Газета оказалась старой, не местной. Два года назад кто-то привез в ней гостинцы из Петербурга. На второй странице, хрупкой и пожелтевшей, была обширная статья с какими-то фотографиями развалин коровников, рухнувших элеваторов и тонувшего в грязи посреди бескрайнего бурого поля гусеничного трактора. В самом же центре листа в траурной рамке изображался сельский дом, не показавшийся Родину знакомым. На тропинке перед поломанным забором клевала что-то грязная курица. За забором торчала наполовину высохшая сирень. Ясно, о тяжкой сельской жизни – все мрачное и безысходное... Дом-то здесь причем?
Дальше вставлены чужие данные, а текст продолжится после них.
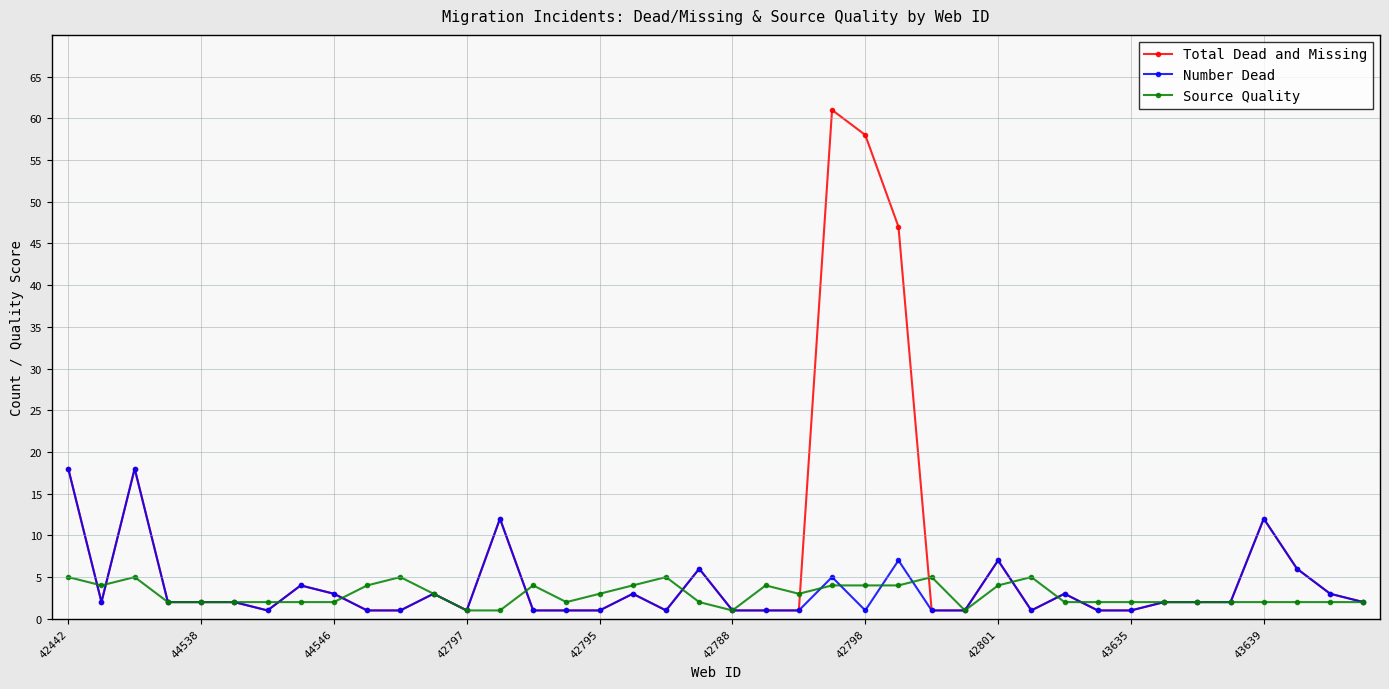

What is the value of the Number Dead point at the 36th from the left?

2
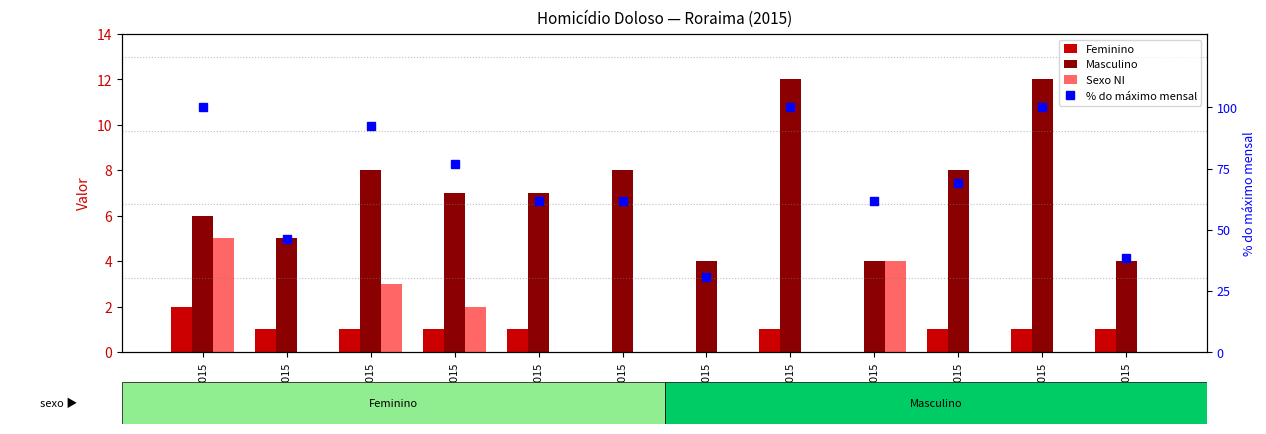

What is the difference between the Feminino values at 01/2015 and 05/2015?

1.0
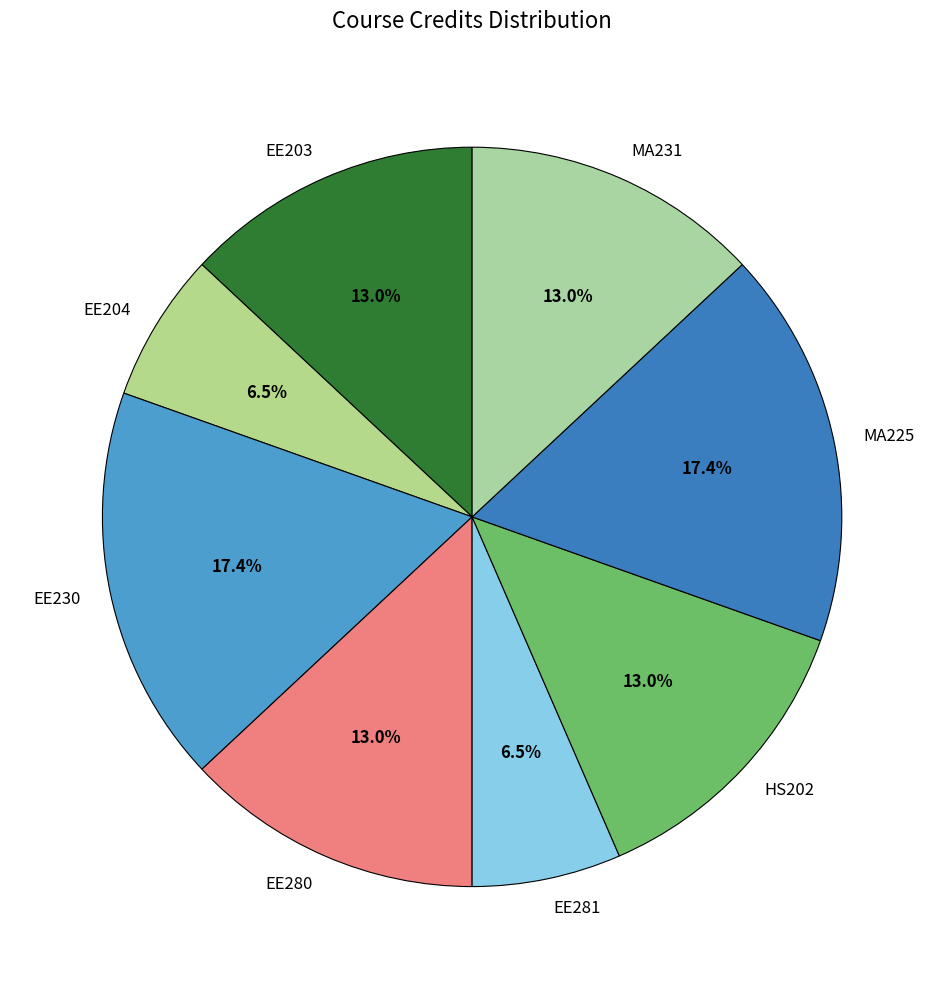

What is the ratio of the value at EE230 to the value at EE281?

2.7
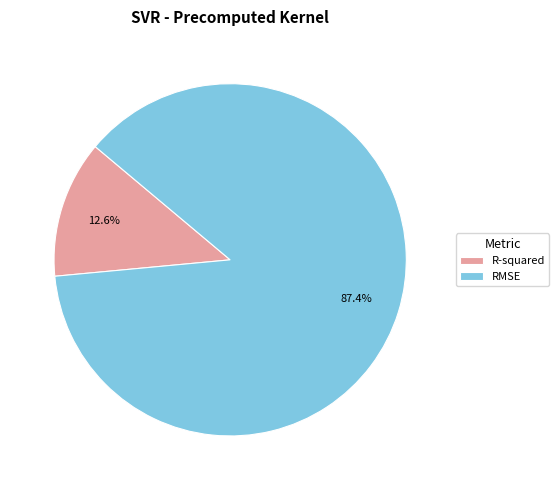

Between RMSE and R-squared, which is larger?

RMSE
Родин быстро читал статью, перескакивая с абзаца на абзац, теребя отросшую щетину над губой. Дом, как дом. Ага, в самом конце.
«В этом доме больше никогда не будут жить. Здесь жили мать, двадцатишестилетняя Аня, и дочь Оленька. Три месяца назад мать во дворе повесила на бельевой веревке дочь, а затем повесилась рядом. Они оставили записку...»
Осторожно выпрямив руки, Родин положил газету на одеяло.
Не ищите виноватых, кроме нас самих. Я все обдумала. Просто мы не хотим и не можем больше так жить. И не хотим быть никому в тягость. Мы по-своему вас любим. Аня и Оленька.